*Aim of the exercise*
The reply should reproduce every line of the data below word for word, minus any images.

(Exercise data begins)

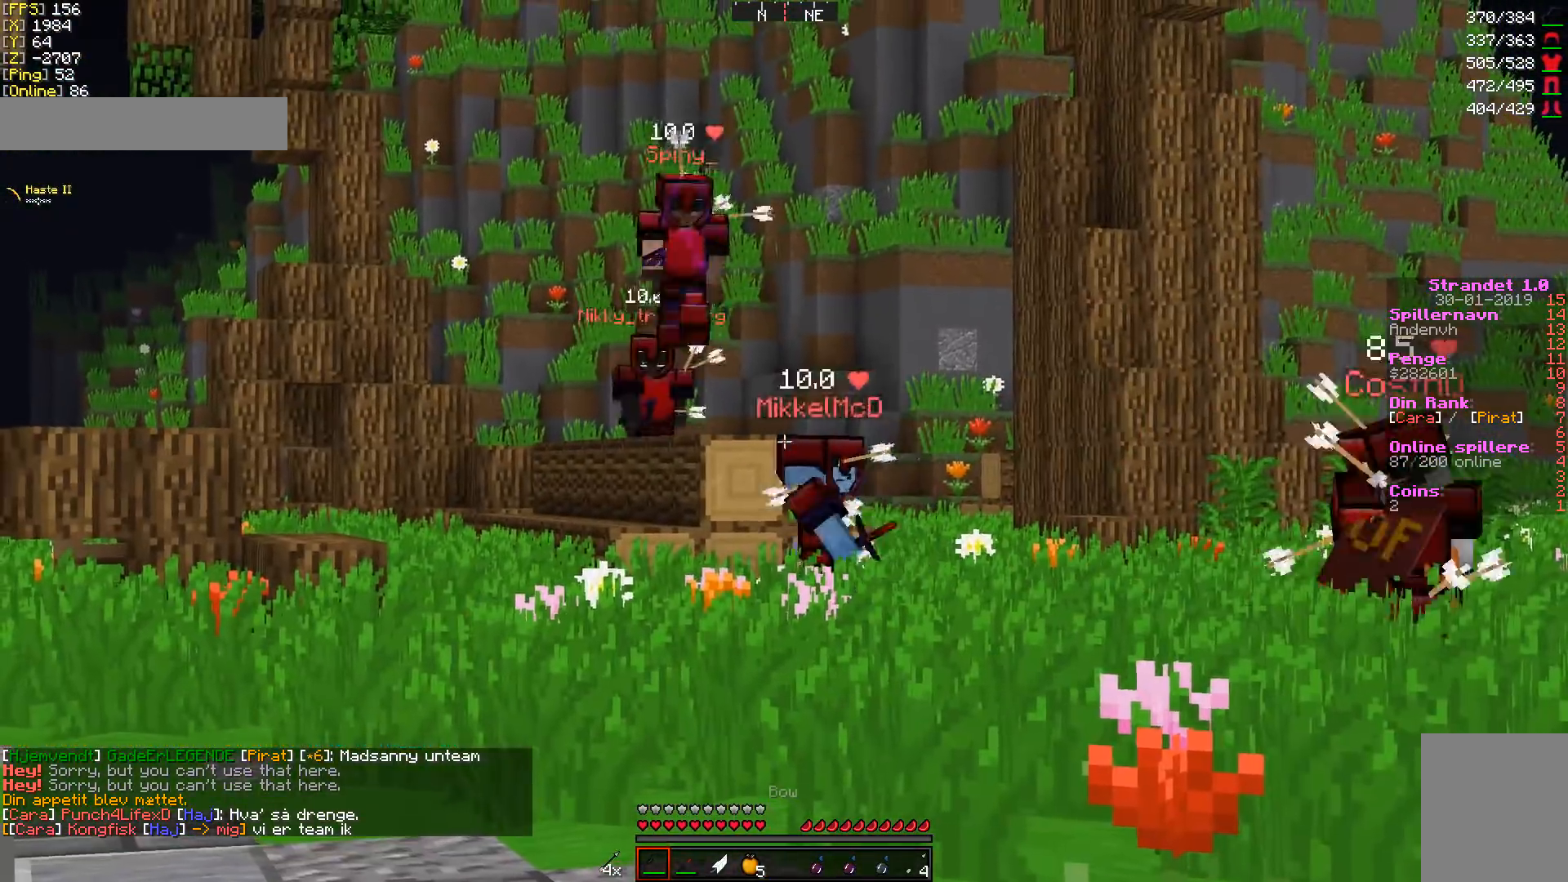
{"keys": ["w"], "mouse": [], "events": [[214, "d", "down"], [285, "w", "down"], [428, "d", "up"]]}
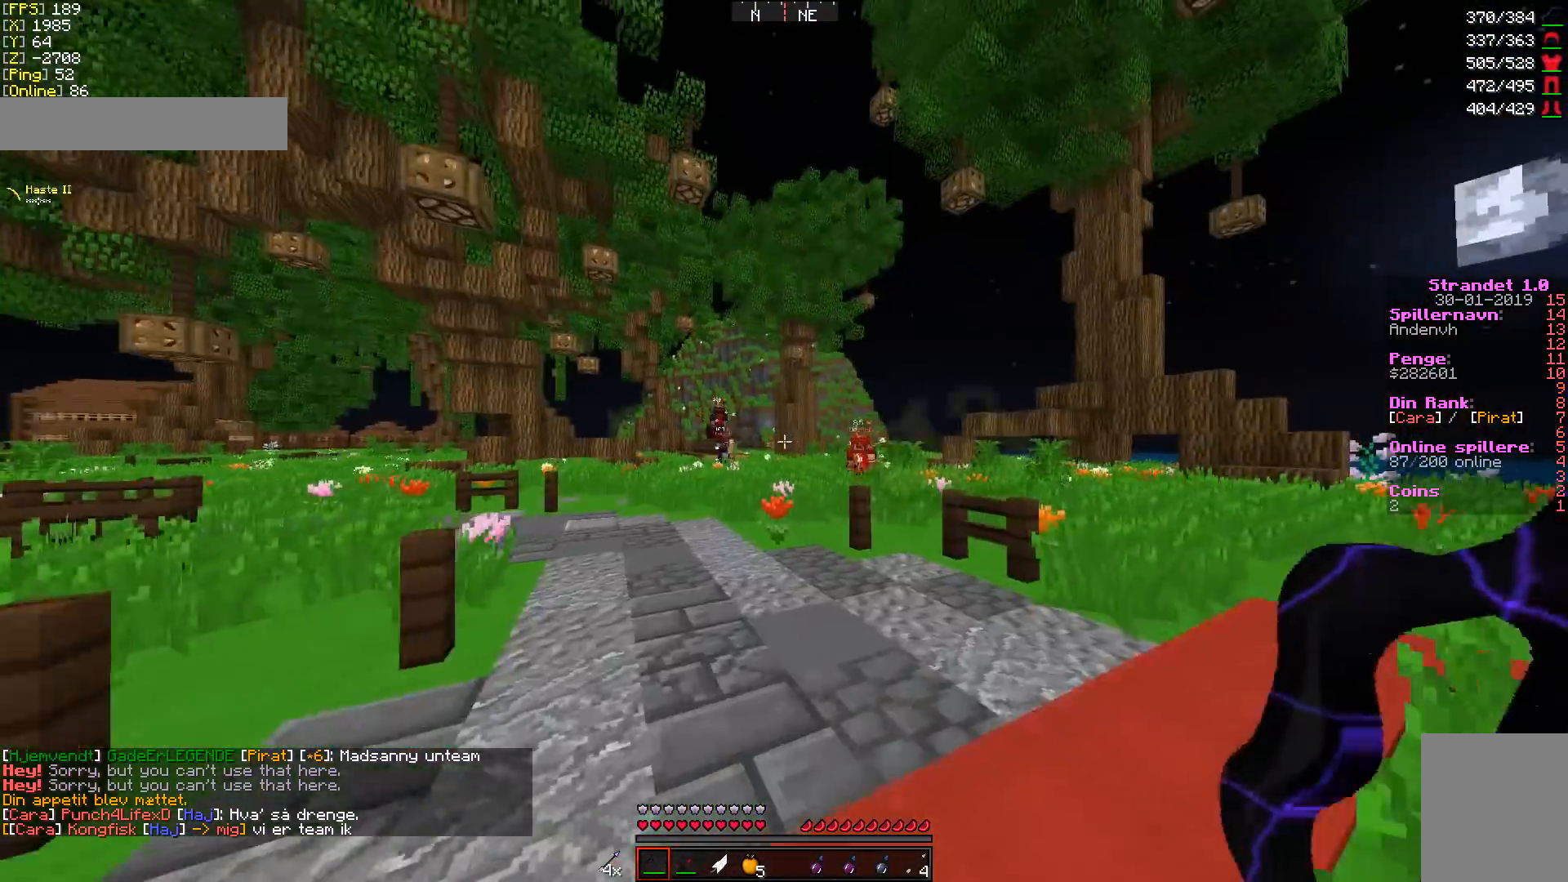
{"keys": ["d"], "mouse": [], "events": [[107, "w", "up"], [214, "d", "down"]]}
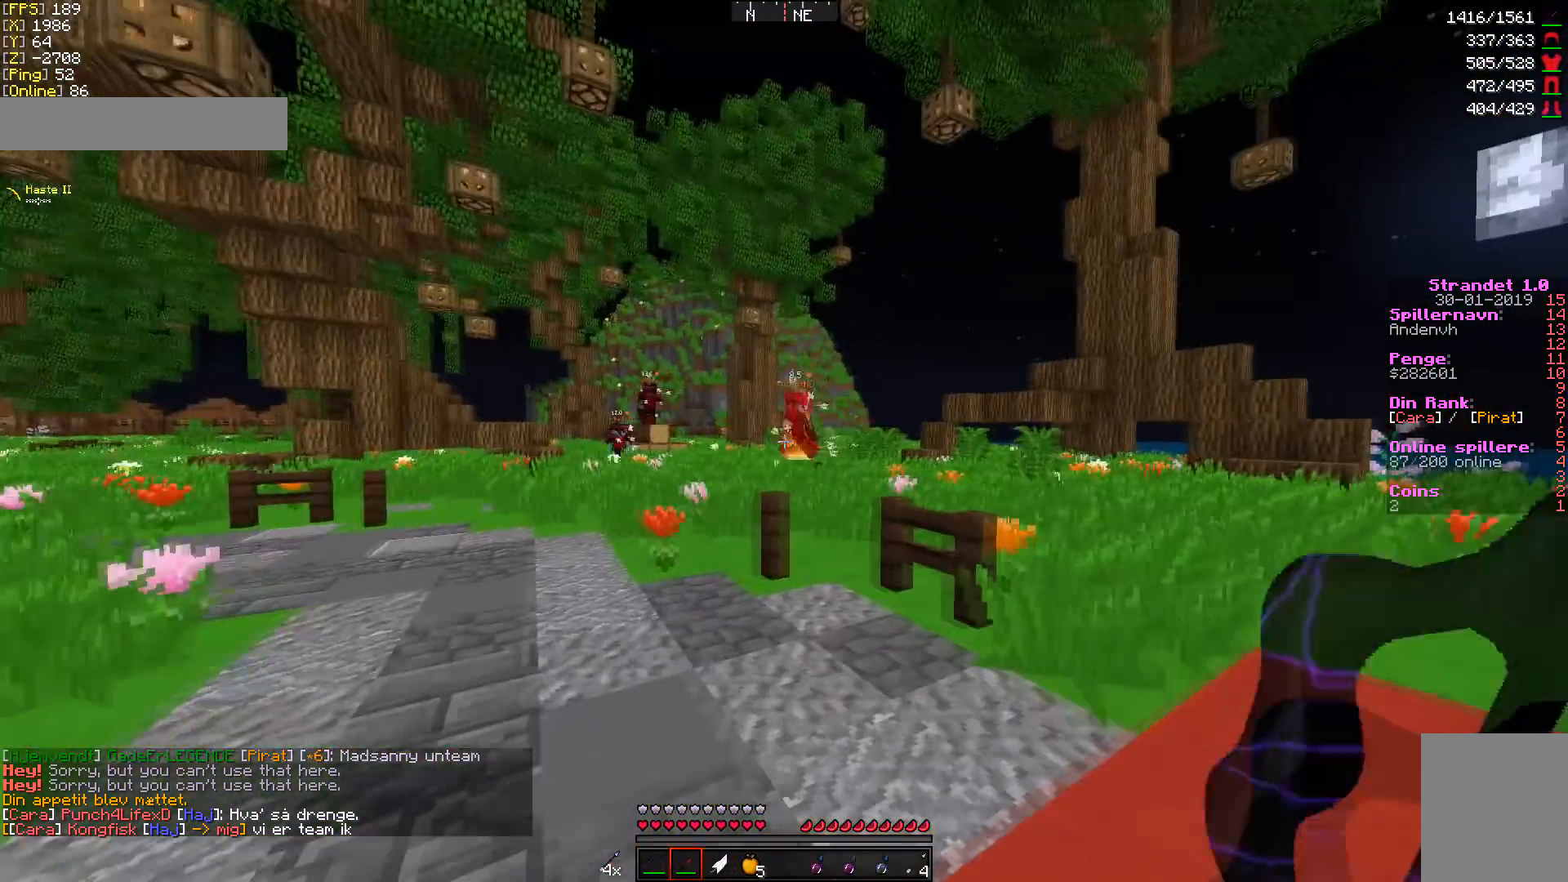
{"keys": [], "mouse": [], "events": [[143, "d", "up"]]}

(Exercise data ends)

*Finished task*
{"keys": ["w"], "mouse": [], "events": [[214, "d", "down"], [285, "w", "down"], [428, "d", "up"]]}
{"keys": ["d"], "mouse": [], "events": [[107, "w", "up"], [214, "d", "down"]]}
{"keys": [], "mouse": [], "events": [[143, "d", "up"]]}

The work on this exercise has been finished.